David W. Blight in his own words from The Civil War and Reconstruction Era, 1845-1877, lecture 19, To Appomattox and Beyond: The End of the War and a Search for Meanings:
African-Americans invented Memorial Day, in Charleston, South Carolina. There are three or four cities in the United States, North and South, that claim to be the site of the first Memorial Day, but they all claim 1866; they were too late. I had the great, blind, good fortune to discover this story in a messy, totally disorganized collection of veterans’ papers at the Houghton Library at Harvard some years back. And what you have there is black Americans, recently freed from slavery, announcing to the world, with their flowers and their feet and their songs, what the war had been about. What they basically were creating was the Independence Day of a second American Revolution. That story got lost, it got lost for more than a century. And when I discovered it, I started calling people in Charleston that I knew in archives and libraries, including the Avery Institute, the black research center in Charleston–”Has anybody, have you ever heard of this story?” And no one had ever heard it. It showed the power of the Lost Cause in the wake of the war to erase a story. But I started looking for other sources, and lo and behold there were lots of sources. Harper’s Weekly even had a drawing of the cemetery in an 1867 issue.
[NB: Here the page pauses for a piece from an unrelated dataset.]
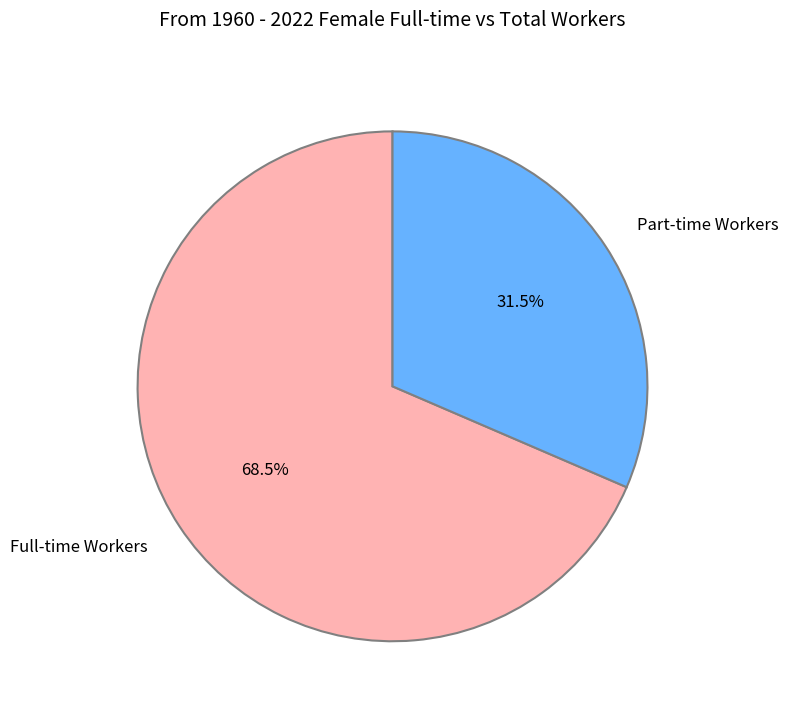

What is the largest slice in the pie chart?

Full-time Workers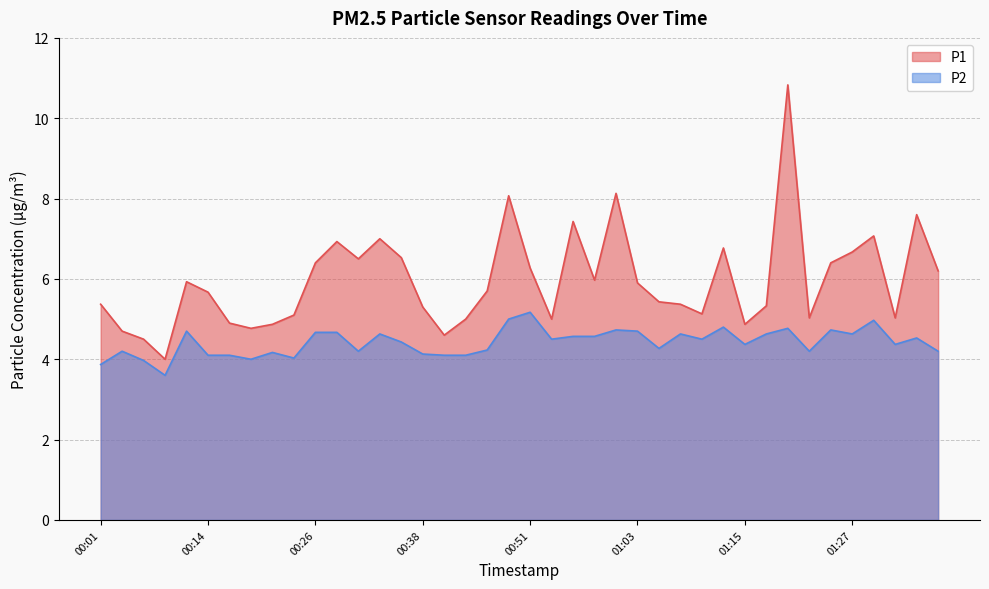

At which category does P1 reach its first local peak?

00:11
The old oval of that racetrack is still there today. If you ever go to Charleston go up to Hampton Park. Hampton Park is today what the racecourse was then. It’s named for Wade Hampton, the white supremacist, redeemer, and governor of South Carolina at the end of Reconstruction and a Confederate General during the Civil War. And that park sits immediately adjacent to the Citadel, the Military Academy of Charleston. On any given day you can see at any given time about 100 or 200 Citadel cadets jogging on the track of the old racecourse. There is no marker, there’s no memento, there’s only a little bit of a memory. Although a few years ago a friend of mine in Charleston organized a mock ceremony where we re-enacted that event, including the children’s choir, and they made me dress up in a top hat and a funny old nineteenth century suit and made me get up on a podium and make a stupid speech. But there is an effort, at least today, to declare Hampton Park a National Historic Landmark.
That certainly could explain the South’s historical antipathy to Memorial Day. They favored their own Confederate Memorial Day.
The Charleston Post and Courier ran a remembrance of that first Memorial Day last year. From it, The Martyrs of the Race Course (pdf), an account of Memorial Day events from 1865 as reported in the Daily Courier. A column by Blight For the Newark Star Ledger on the first “Decoration Day.”
Enjoy the holiday.
* I note this special by Stephen K. Robinson of the 95th Air Base Wing Public Affairs Office on The origin of Memorial Day lifts the same Wikipedia paragraph without attribution.